ARTICLE
((
You can enhance your data science project by adding a connection that contains the configuration parameters needed to connect to a data source or sink.

When you want to work with a very large data sets, you can store your data in an Open Container Initiative (OCI)-compliant registry, S3-compatible object storage bucket, or a URI-based repository, so that you do not fill up your local storage. You also have the option of associating the connection with an existing workbench that does not already have a connection.

Prerequisites

You have logged in to Open Data Hub.
You have created a data science project that you can add a connection to.
You have access to S3-compatible object storage, URI-based repository, or OCI-compliant registry.
If you intend to add the connection to an existing workbench, you have saved any data in the workbench to avoid losing work.

Procedure

From the Open Data Hub dashboard, click Data science projects.

The Data science projects page opens.
Click the name of the project that you want to add a connection to.

A project details page opens.
Click the Connections tab.
Click Add connection.
In the Add connection modal, select a Connection type. The OCI-compliant registry, S3 compatible object storage, and URI options are pre-installed connection types. Additional options might be available if your Open Data Hub administrator added them.

The Add connection form opens with fields specific to the connection type that you selected.
Enter a unique name for the connection.

A resource name is generated based on the name of the connection. A resource name is the label for the underlying resource in OpenShift.
Optional: Edit the default resource name. Note that you cannot change the resource name after you create the connection.
Optional: Provide a description of the connection.

Complete the form depending on the connection type that you selected. For example:

If you selected S3 compatible object storage as the connection type, configure the connection details:

In the Access key field, enter the access key ID for the S3-compatible object storage provider.
In the Secret key field, enter the secret access key for the S3-compatible object storage account that you specified.

In the Endpoint field, enter the endpoint of your S3-compatible object storage bucket.

Note	Make sure to use the appropriate endpoint format. Improper formatting might cause connection errors or restrict access to storage resources. For more information about how to format object storage endpoints, see Overview of object storage endpoints.

In the Region field, enter the default region of your S3-compatible object storage account.
In the Bucket field, enter the name of your S3-compatible object storage bucket.
Click Create.

If you selected URI in the preceding step, in the URI field, enter the Uniform Resource Identifier (URI).
If you selected OCI-compliant registry in the preceding step, in the OCI storage location field, enter the URI.

Click Add connection.

Verification

The connection that you added is displayed on the Connections tab for the project.
))
TASKS
a) In the Open Data Hub connection guide, which connection types come pre-installed?
b) Resume the Open Data Hub connection guide from the point where it stops.
The listing is separate material, unrelated to the Open Data Hub connection guide.

PROVIDED INFORMATION
((
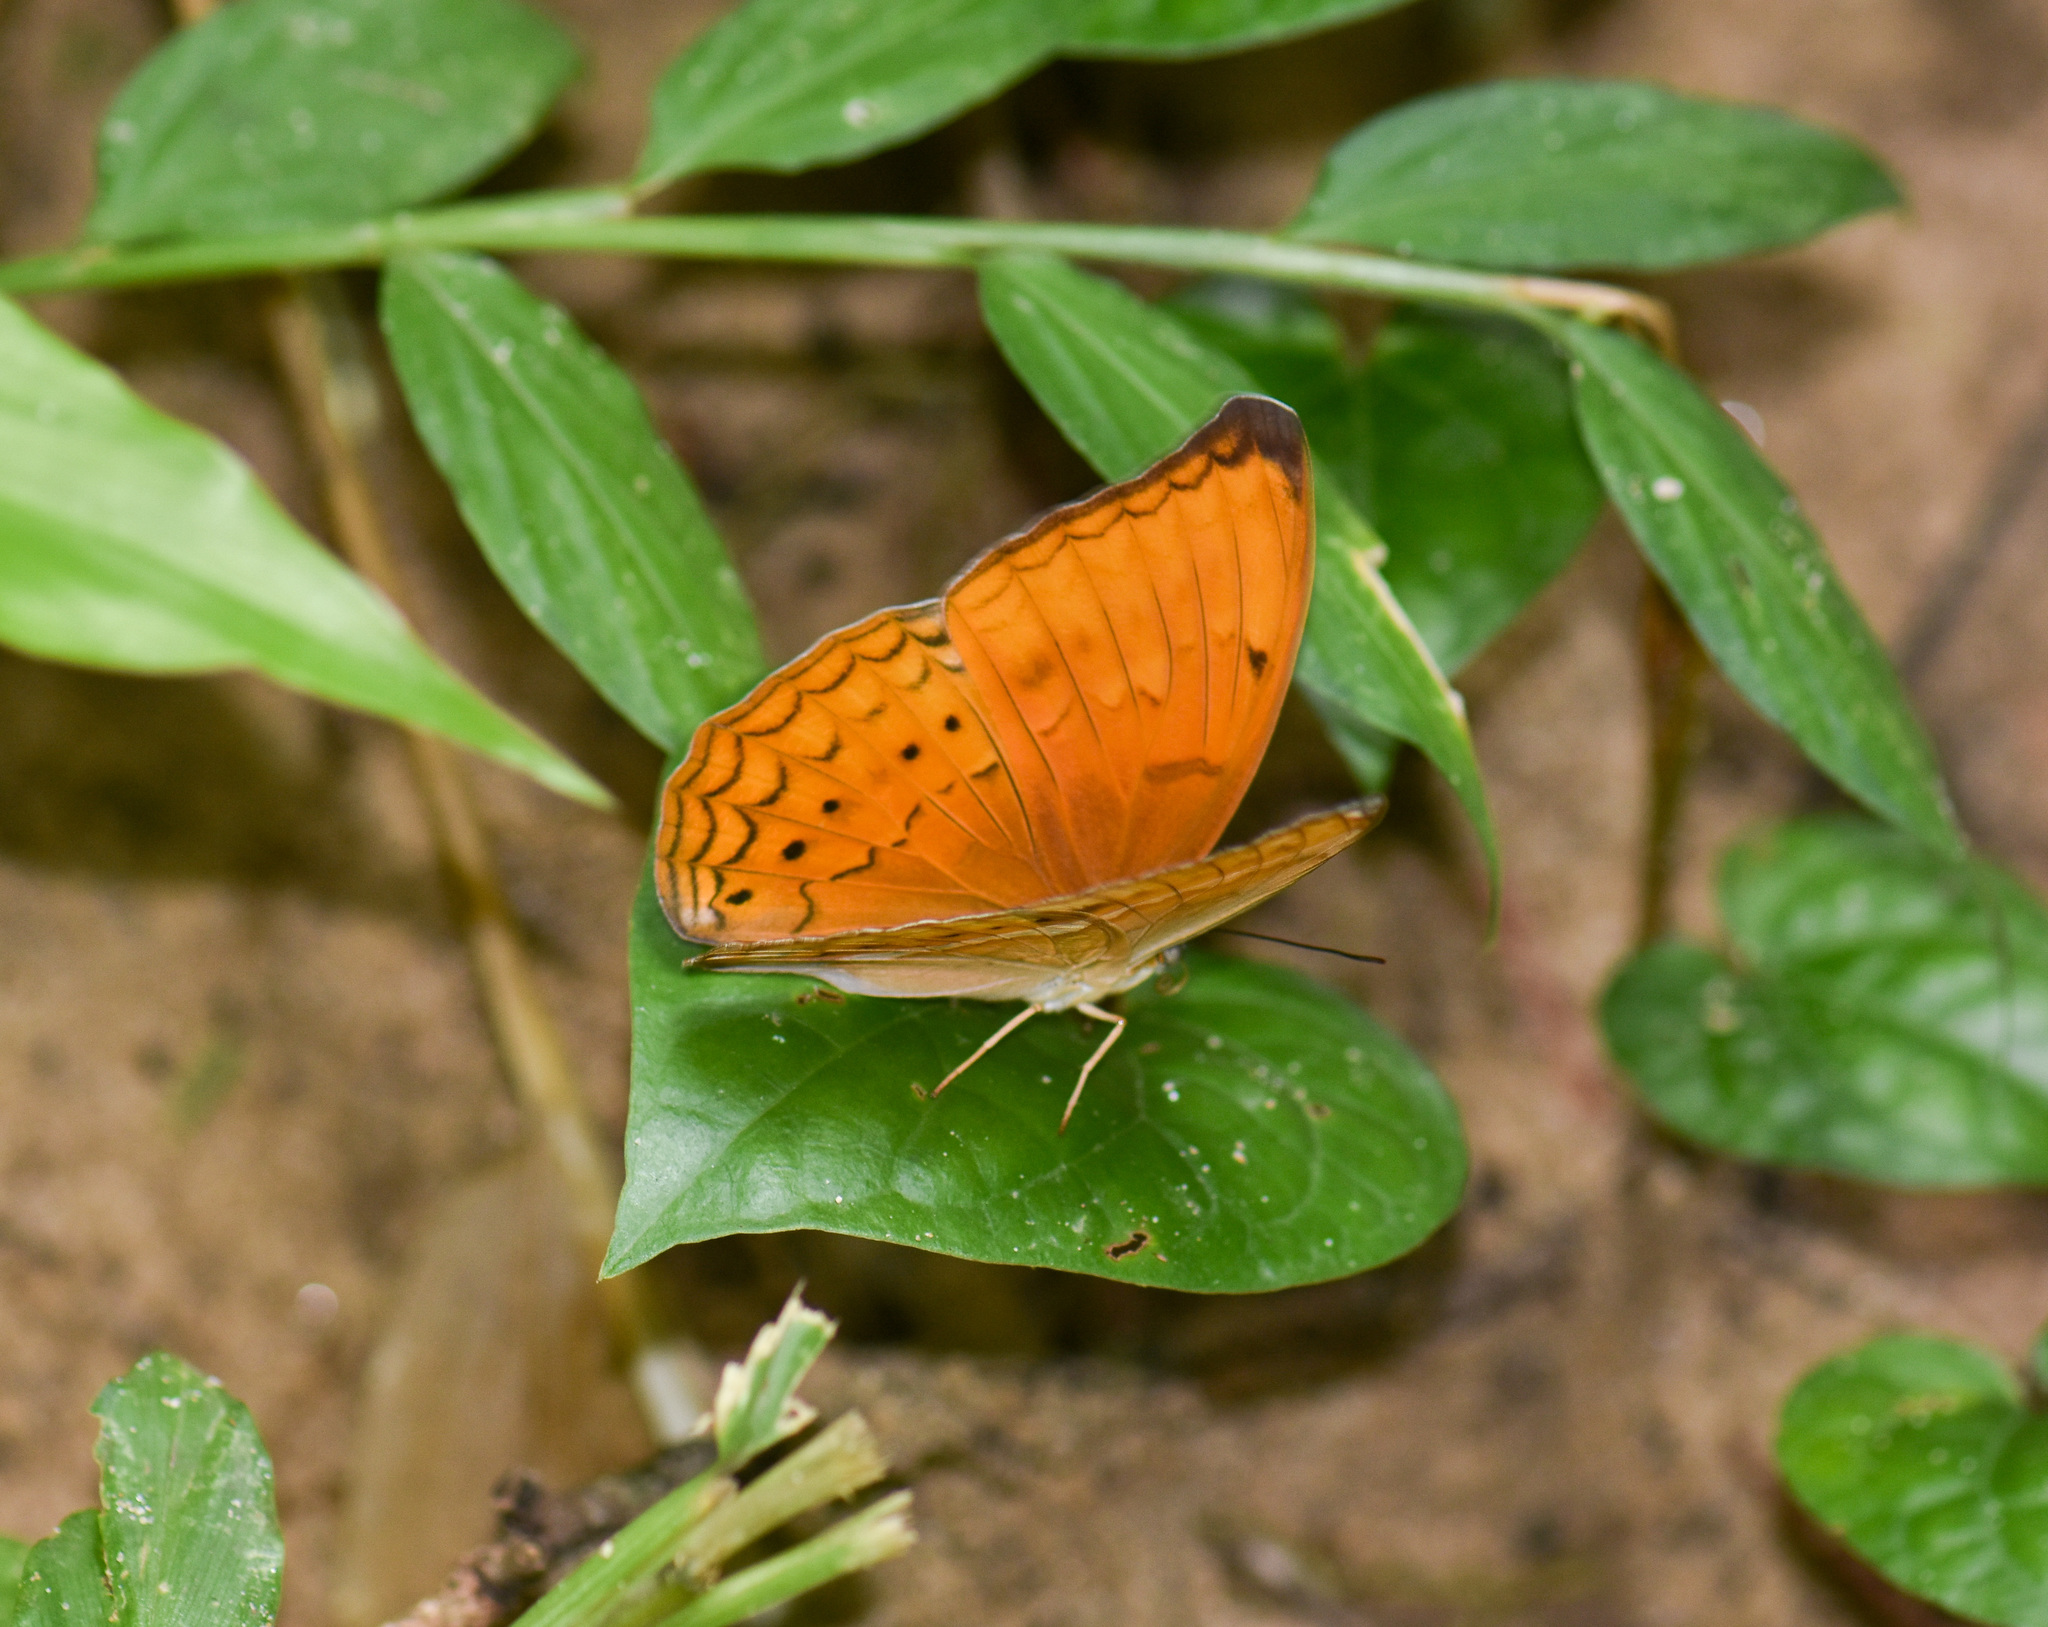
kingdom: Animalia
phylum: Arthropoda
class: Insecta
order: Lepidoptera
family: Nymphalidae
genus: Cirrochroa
))
((
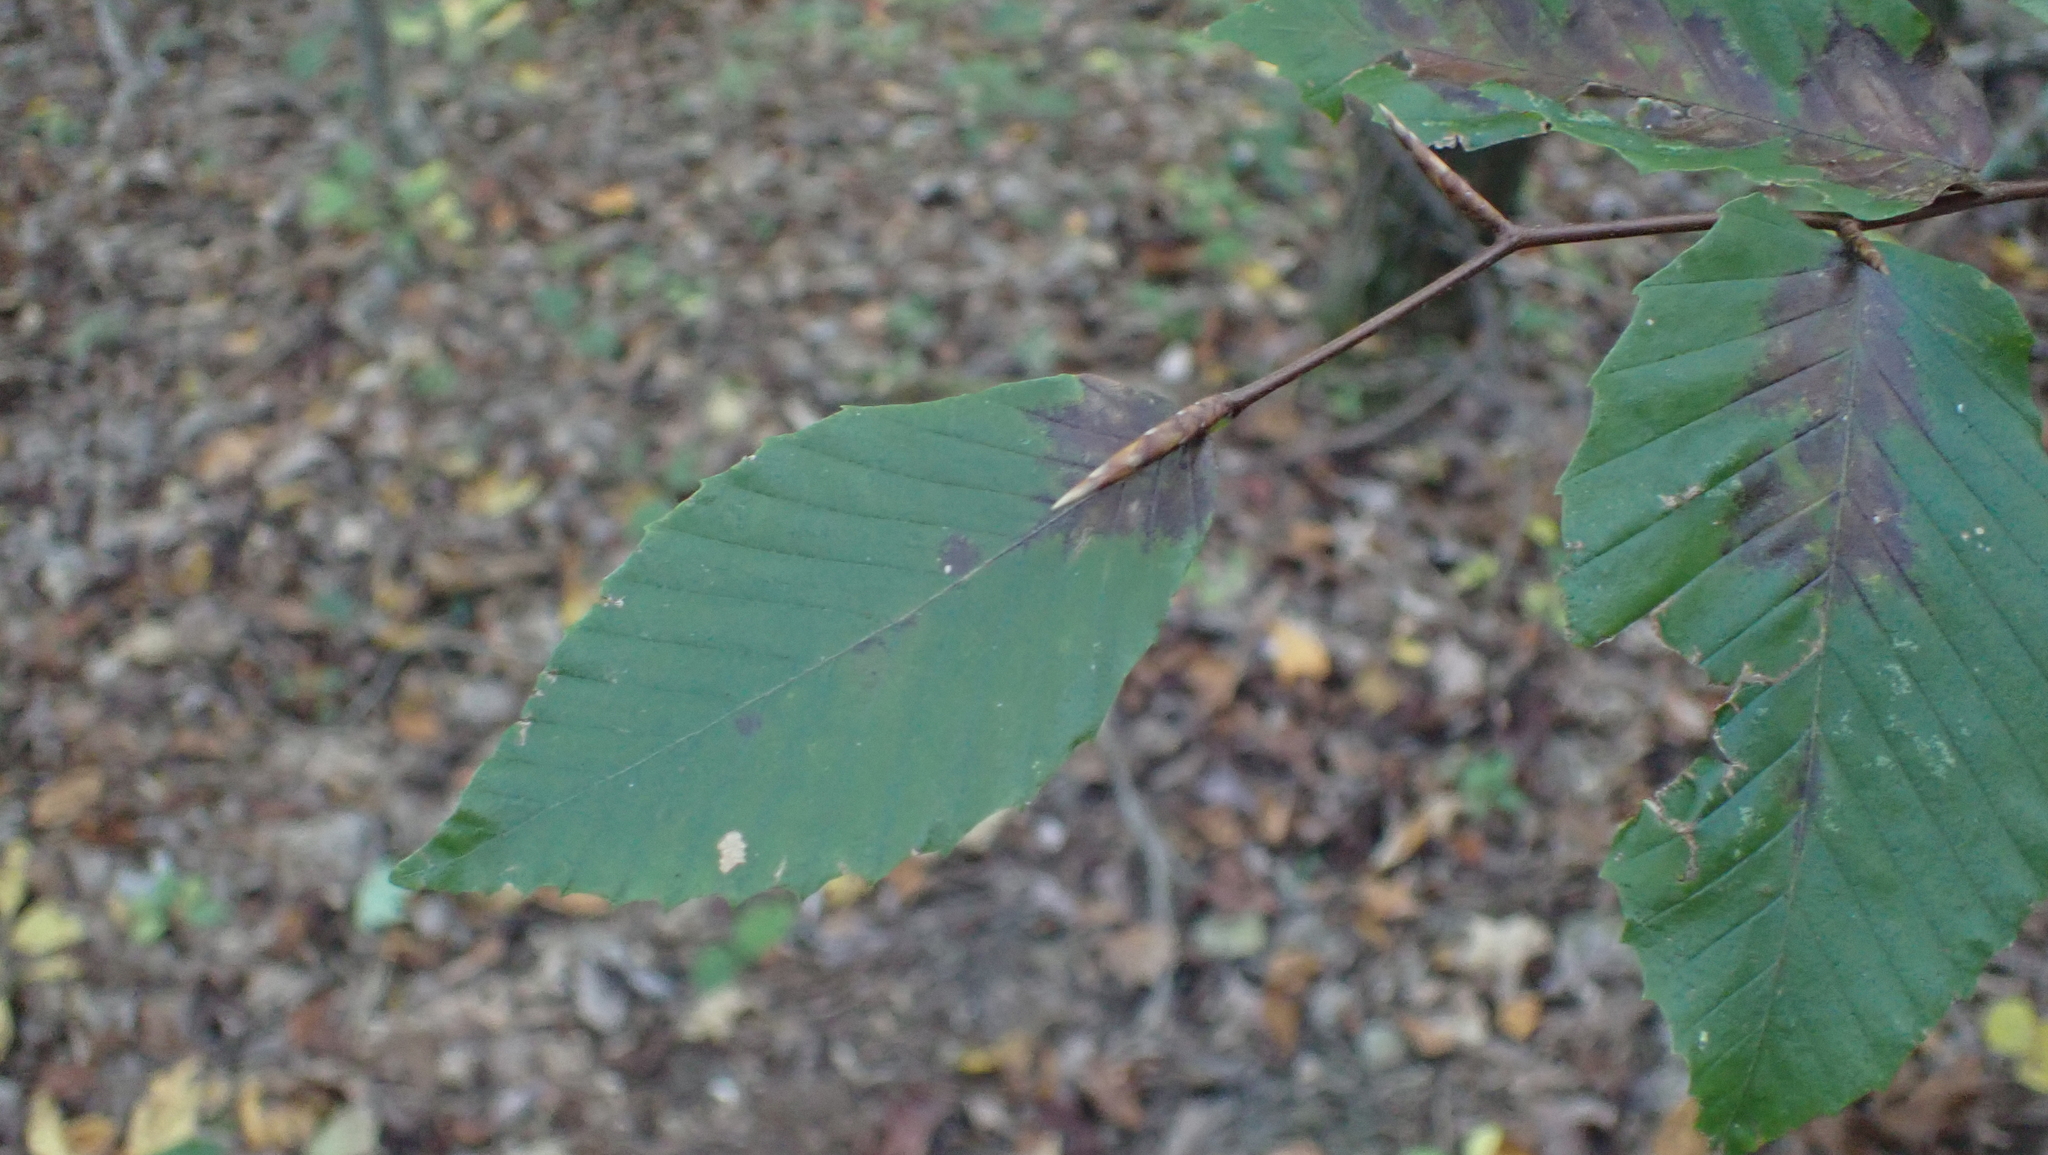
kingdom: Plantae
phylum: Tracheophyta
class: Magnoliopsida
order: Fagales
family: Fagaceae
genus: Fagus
))
ANSWERS
a) OCI-compliant registry, S3 compatible object storage, and URI.

b)
Updating a connection

You can edit the configuration of an existing connection as described in this procedure.

Note	Any changes that you make to a connection are not applied to dependent resources (for example, a workbench) until those resources are restarted, redeployed, or otherwise regenerated.

Prerequisites

You have logged in to Open Data Hub.
You have created a data science project, created a workbench, and you have defined a connection.

Procedure

From the Open Data Hub dashboard, click Data science projects.

The Data science projects page opens.
Click the name of the project that contains the connection that you want to change.

A project details page opens.
Click the Connections tab.
Click the action menu (⋮) beside the connection that you want to change and then click Edit.

The Edit connection form opens.
Make your changes.
Click Save.

Verification

The updated connection is displayed on the Connections tab for the project.

Deleting a connection

You can delete connections that are no longer relevant to your data science project.

Prerequisites

You have logged in to Open Data Hub.
You have created a data science project with a connection.

Procedure

From the Open Data Hub dashboard, click Data science projects.

The Data science projects page opens.
Click the name of the project that you want to delete the connection from.

A project details page opens.
Click the Connections tab.
Click the action menu (⋮) beside the connection that you want to delete and then click Delete connection.

The Delete connection dialog opens.
Enter the name of the connection in the text field to confirm that you intend to delete it.
Click Delete connection.

Verification

The connection that you deleted is no longer displayed on the Connections page for the project.

Configuring cluster storage

About persistent storage

Open Data Hub uses persistent storage to support workbenches, project data, and model training.

Persistent storage is provisioned through OpenShift Container Platform storage classes and persistent volumes. Volume provisioning and data access are determined by access modes.

Understanding storage classes and access modes can help you choose the right storage for your use case and avoid potential risks when sharing data across multiple workbenches.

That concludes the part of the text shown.